This project implements a data analytics pipeline that compares real-time streaming and offline batch processing using the Twitter US Airline Sentiment dataset. Leveraging tools such as Apache Kafka, Apache Spark, and PostgreSQL, I captured and processed tweet data to analyze sentiment distribution, hashtag frequency, and airline-specific sentiment trends.
This was done as a Mini project for the course Database Technologies (UE22CS343BB3).
The streaming component ingested tweet data through Kafka and processed it using Spark Structured Streaming. In parallel, the batch mode processed the same dataset offline using Spark and Pandas for comparison. Both modes stored their outputs in PostgreSQL, enabling visual and statistical comparisons.
- Python >= 3.8+
- Apache Kafka and Zookeeper
- Apache Spark
- PostgreSQL installed and running
- Java 8+
- Python libraries (pandas, time, pyspark.sql, kafka, json, psycopg2, tabulate, matplotlib)

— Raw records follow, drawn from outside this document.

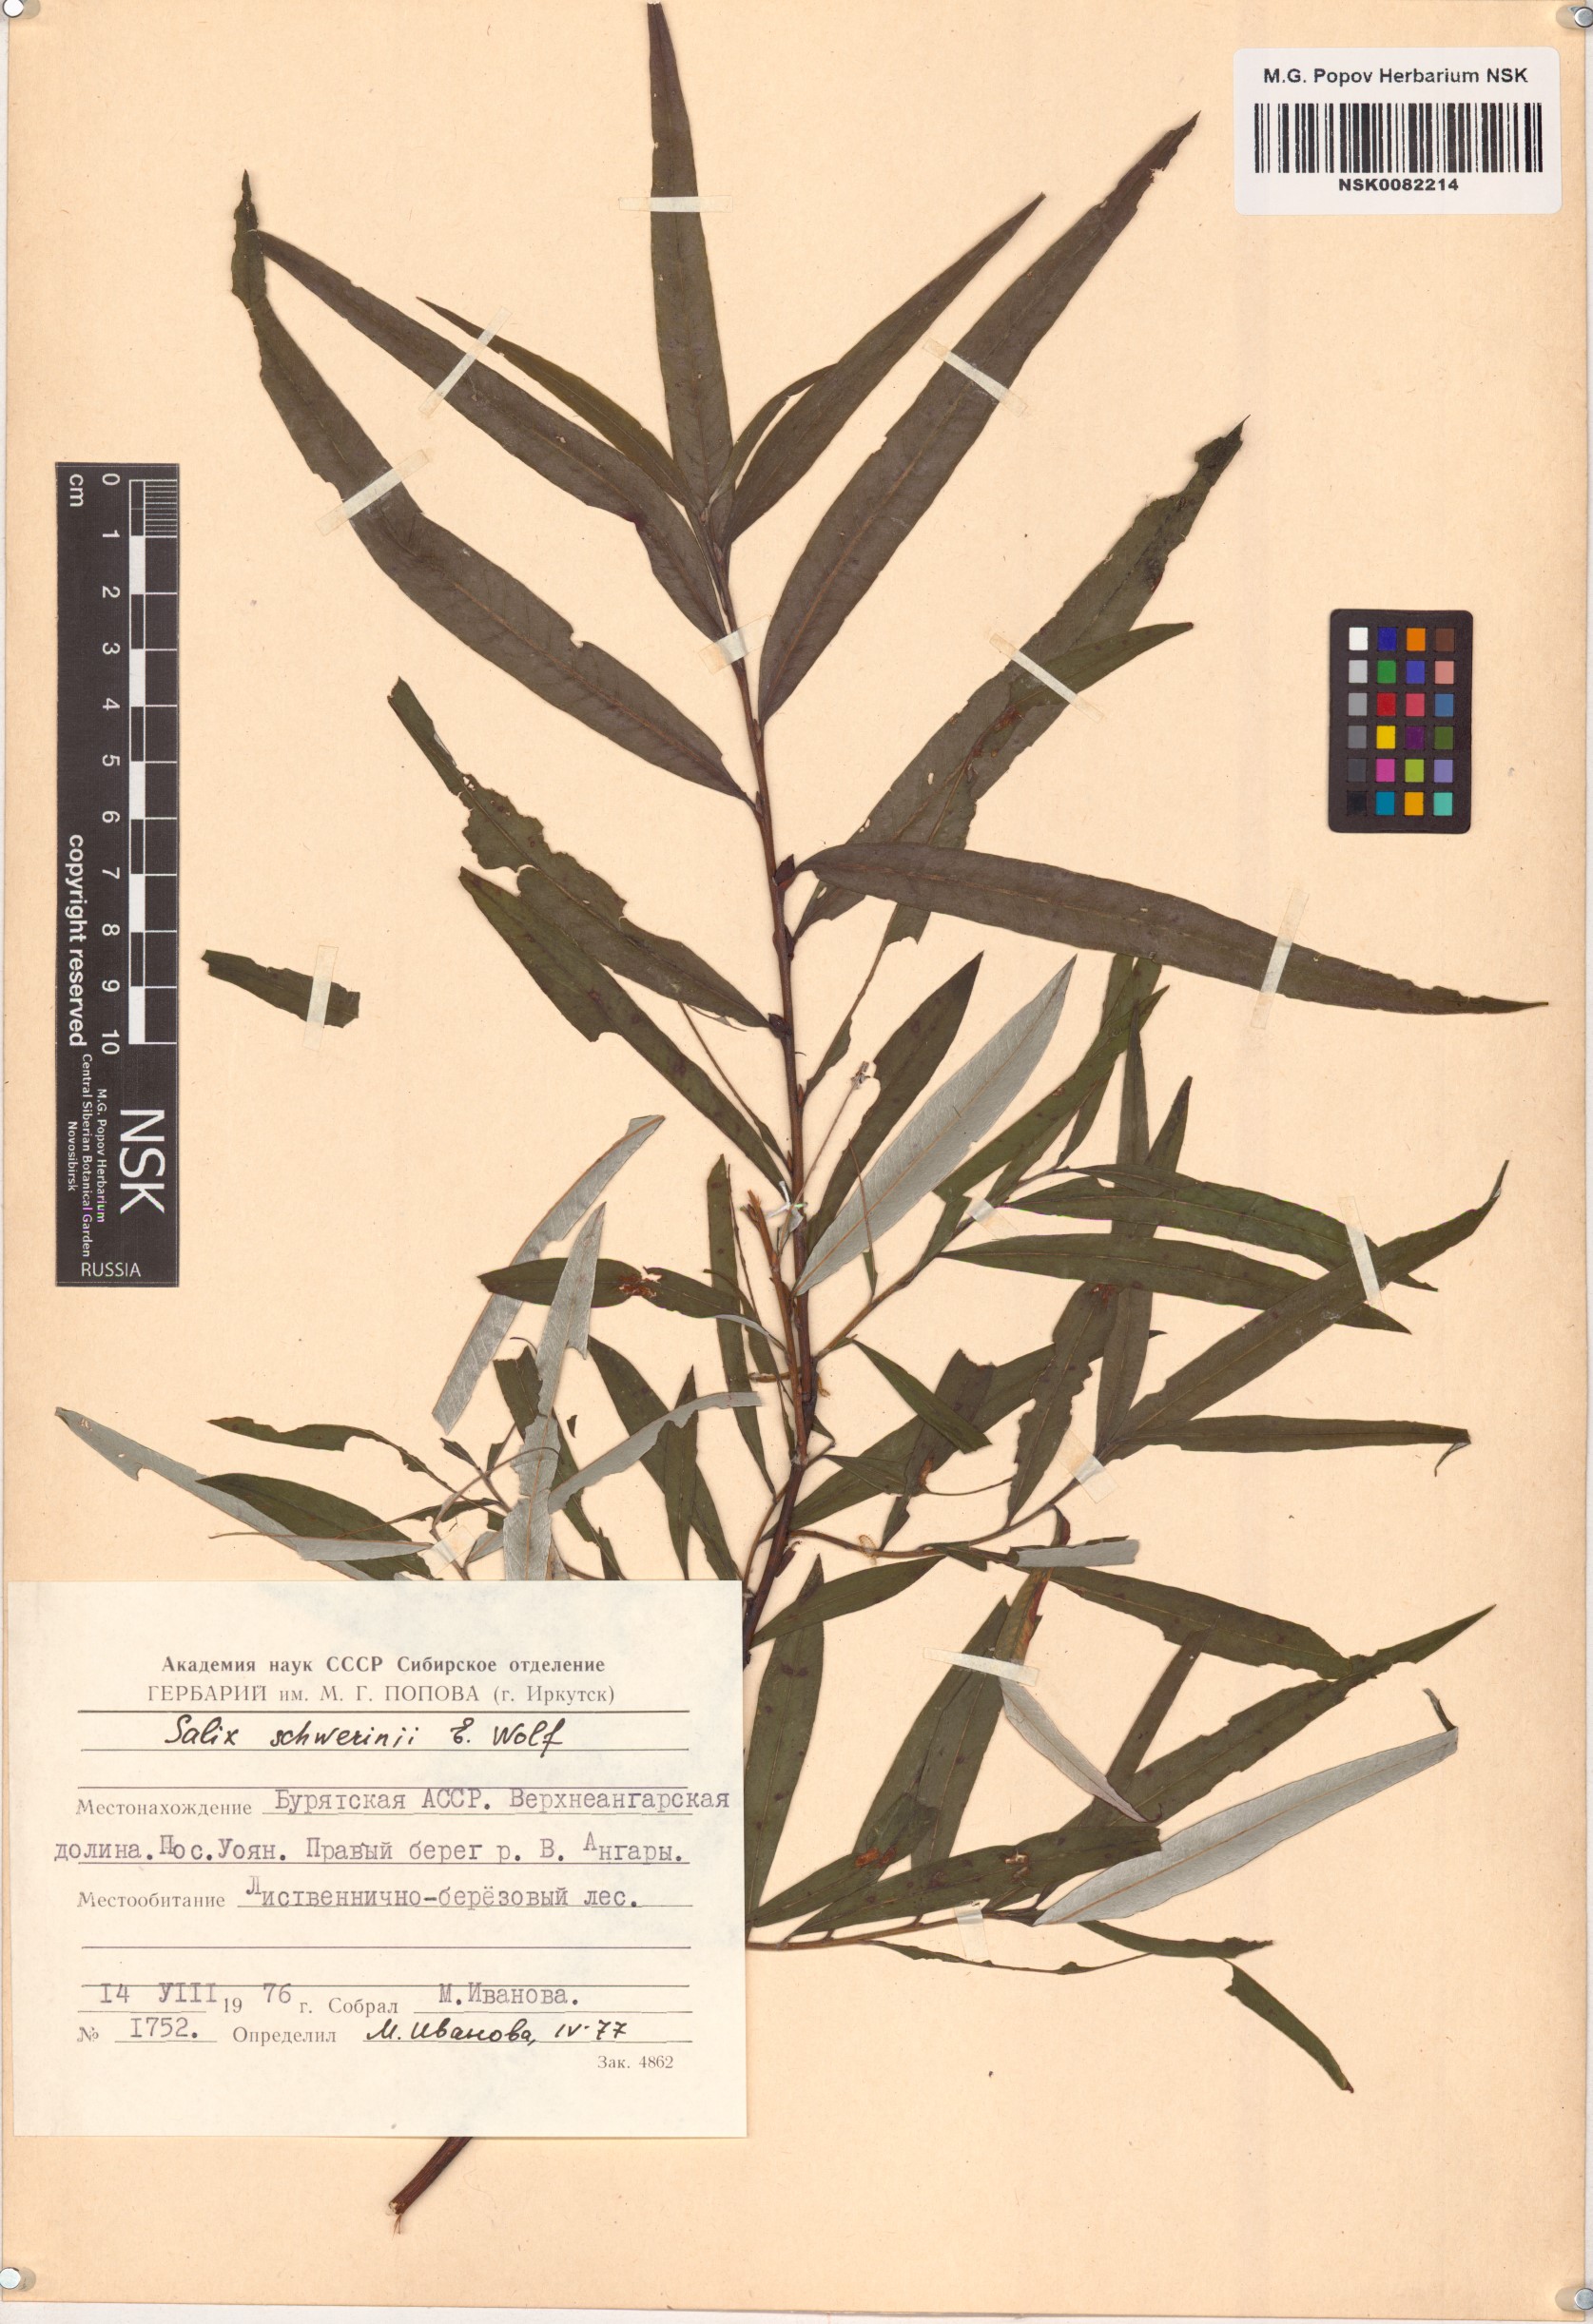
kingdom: Plantae
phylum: Tracheophyta
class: Magnoliopsida
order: Malpighiales
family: Salicaceae
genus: Salix
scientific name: Salix schwerinii
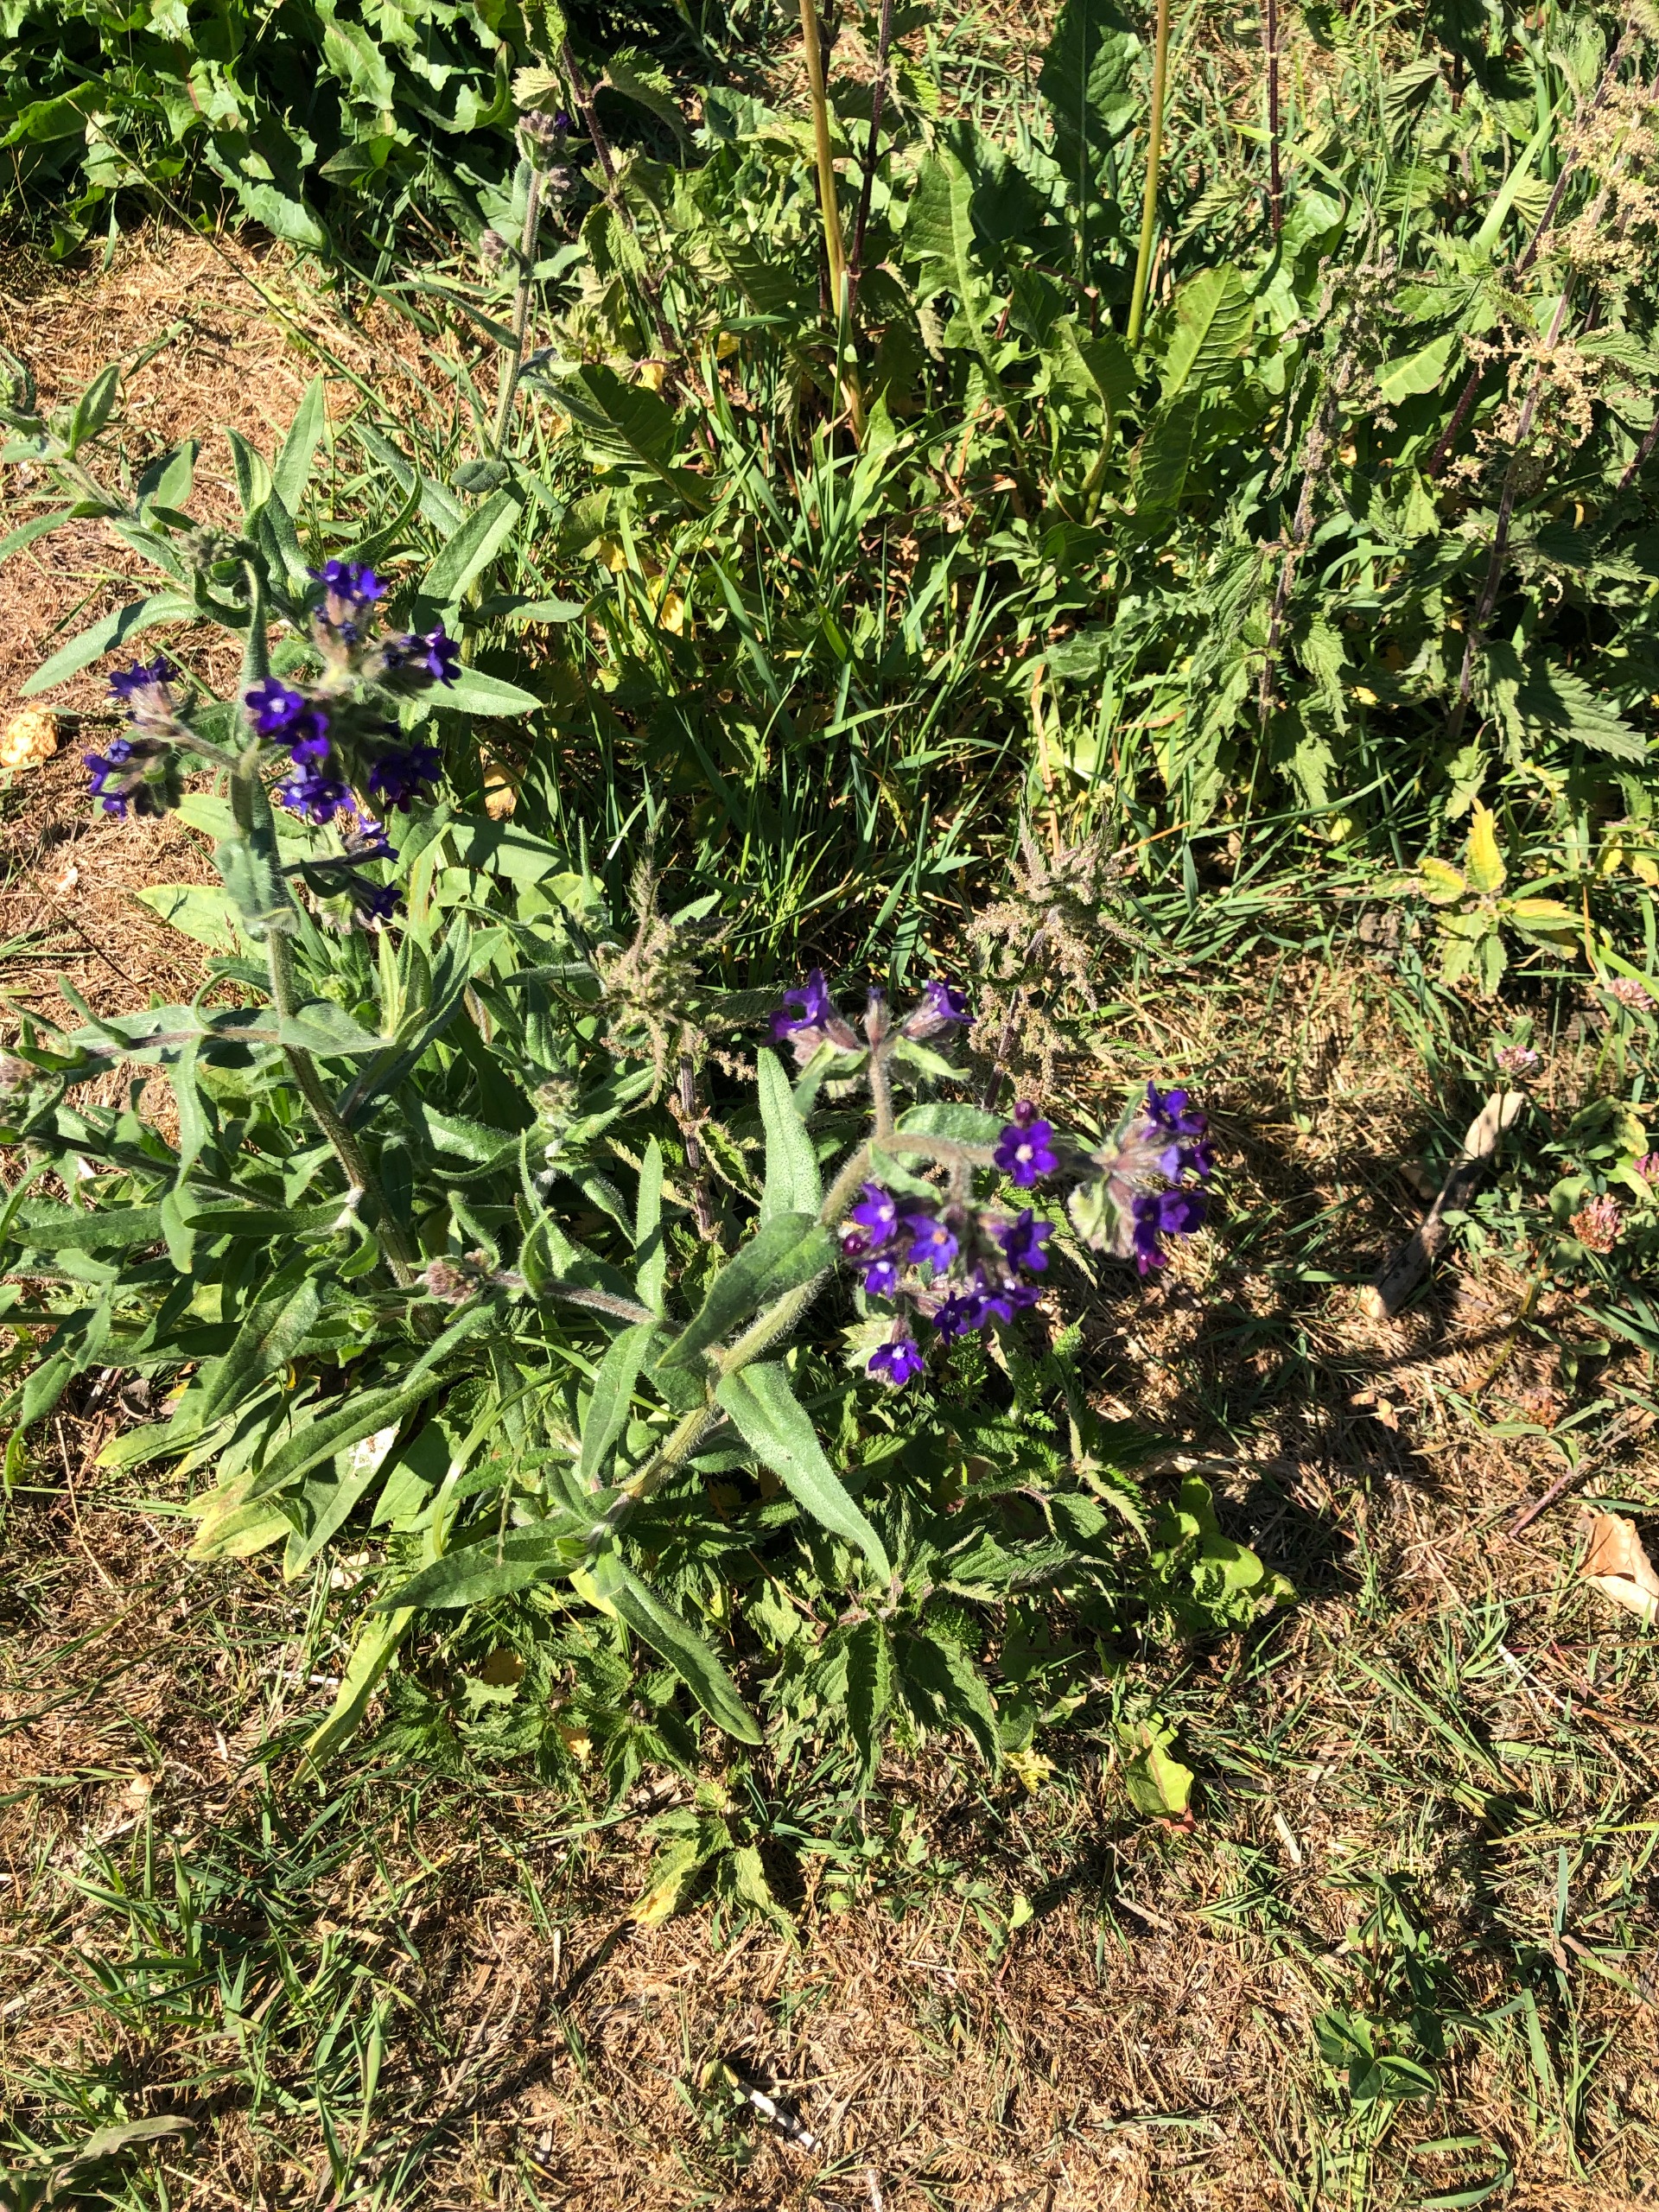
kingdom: Plantae
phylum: Tracheophyta
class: Magnoliopsida
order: Boraginales
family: Boraginaceae
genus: Anchusa
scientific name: Anchusa officinalis
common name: Læge-oksetunge
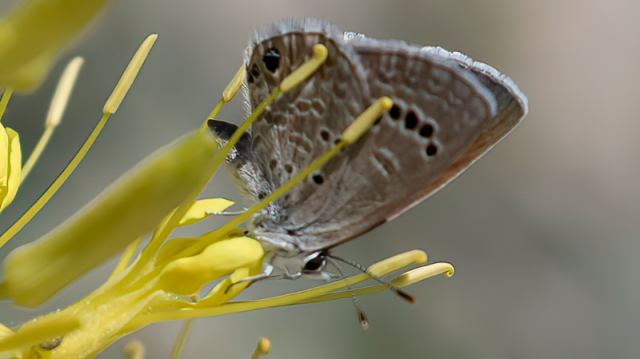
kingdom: Animalia
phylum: Arthropoda
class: Insecta
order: Lepidoptera
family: Lycaenidae
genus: Echinargus
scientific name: Echinargus isola
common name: Reakirt's Blue
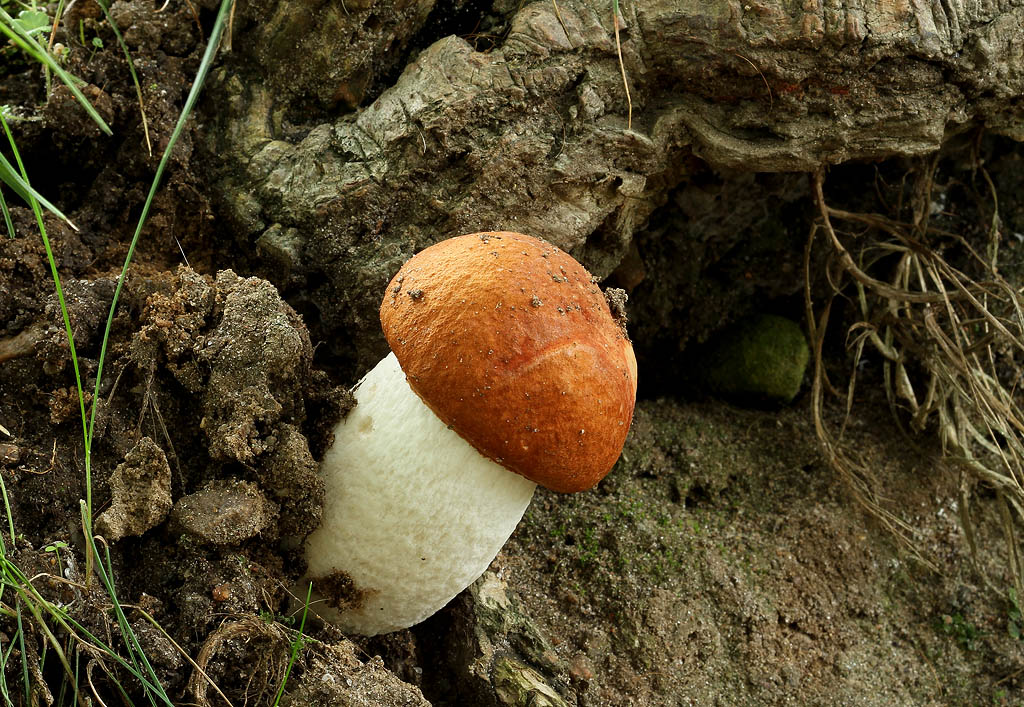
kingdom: Fungi
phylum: Basidiomycota
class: Agaricomycetes
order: Boletales
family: Boletaceae
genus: Leccinum
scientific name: Leccinum albostipitatum
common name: aspe-skælrørhat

- Start Zookeeper and Kafka
- Create Kafka topic
- Start PostgreSQL
- Create DB
- Load Tweets into Kafka
- Perform Real-Time Analysis (Spark Streaming)
- Perform Batch Analysis
- Comparison Script (Optional)
Notes: Project was developed and tested in WSL2 (Ubuntu) but instructions are platform-agnostic. You may adapt DB credentials and file paths per your OS.
Feel free to fork, extend, and use this for streaming & data engineering demos!